▶ **Directions**:
1. In the forum thread on in-place addition in PyTorch, what in-place line does the official ResNet implementation use?
2. Extend the forum thread on in-place addition in PyTorch, picking up right after its last sentence.

It seems that x += 1 will actually modify x in-place. And the problem "one of the variables needed for gradient computation has been modified " did occur when I try to bifurcate the data flow like this
x = self.conv1(input) # main branch
x_p = self.conv1_p(x) # another branch
x += some_layer # main branch
It worked when I change it to:
x = self.conv1(input) # main branch
x_p = self.conv1_p(x) # another branch
x = x + some_layer # main branch
So I thought maybe we should use x = x + everywhere. But then I remember that the official ResNet implementation is actually using the in-place version out += residual and it works.
So I was just wondering when do we have to use x = x + and when should the x += be acceptable.
x = self.conv1(input) # main branch
# x is a Variable containing a tensor whose value is the output of conv1
x_p = self.conv1_p(x) # another branch
# Here, x is used as input to conv1_p, since conv1_p will need the value of x
# to compute the backward pass, it marks it to be saved for the backward pass.
x += some_layer # main branch
# Here you try to modify the tensor x inplace, if you do so, it would not contain
# the output of conv1 anymore, and conv1_p would not be able to compute its
# backward, so this is forbidden
In you second example, everything is the same but the last line.

▶ **Data provided**:
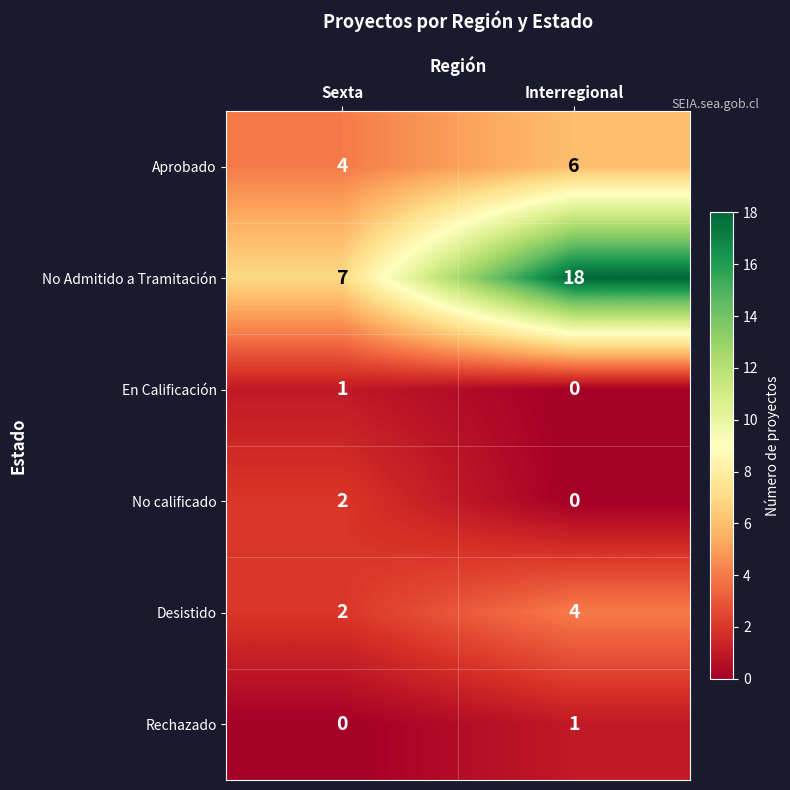

Is it true that Aprobado equals 6 at Interregional?

True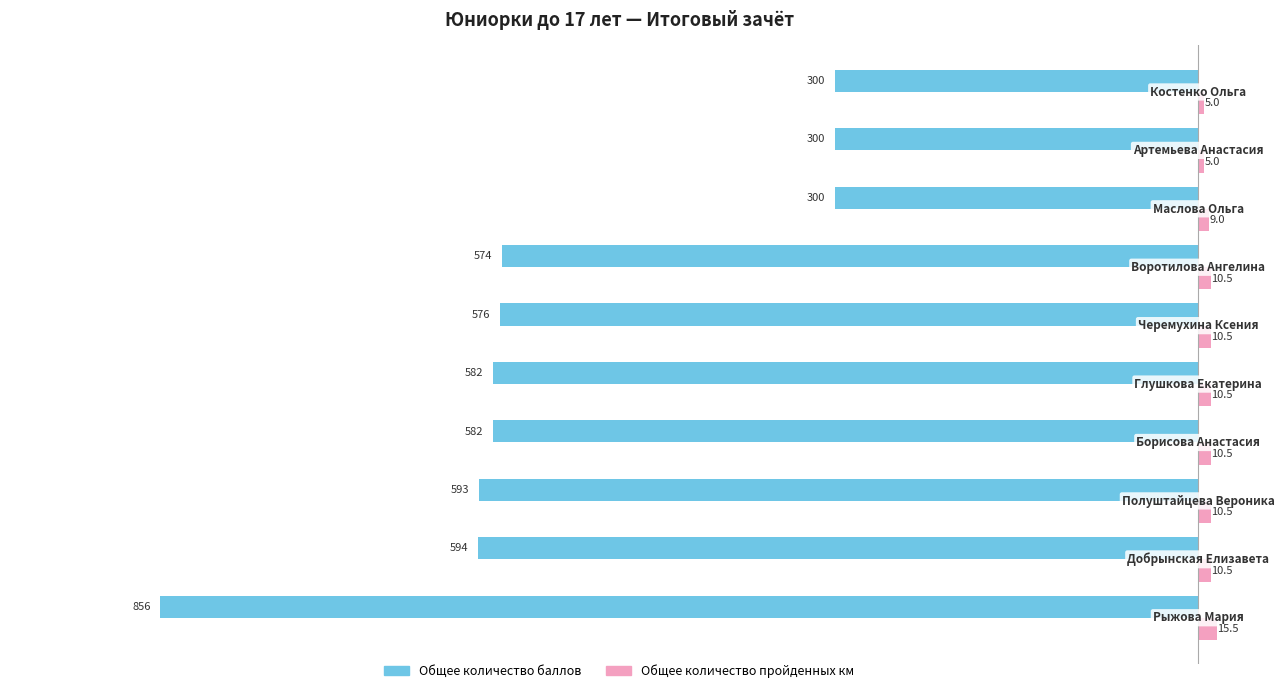

What is the difference between the second highest and second lowest values in the Общее количество баллов series?

294.0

▶ **Answers to this exercise**:
1. out += residual

2.
When you do x = x + some_layer, you create a new tensor that will contain the result of x + some_layer then assign this tensor to the python variable x. Here the Tensorx that contains the output of conv1 has not been changed, and so conv1_p can compute it’s backward without problem.
The difference between x = x + and x += is that the first operation creates a new tensor while the second one does not create any new Tensor. So the second one can be considered a small optimization speed and memory wise, but is not always possible.
Because out here is the output of a batchnorm layer, and batchnorm layer does not require it’s output to be able to perform the backward pass. So you can modify it inplace without any problem.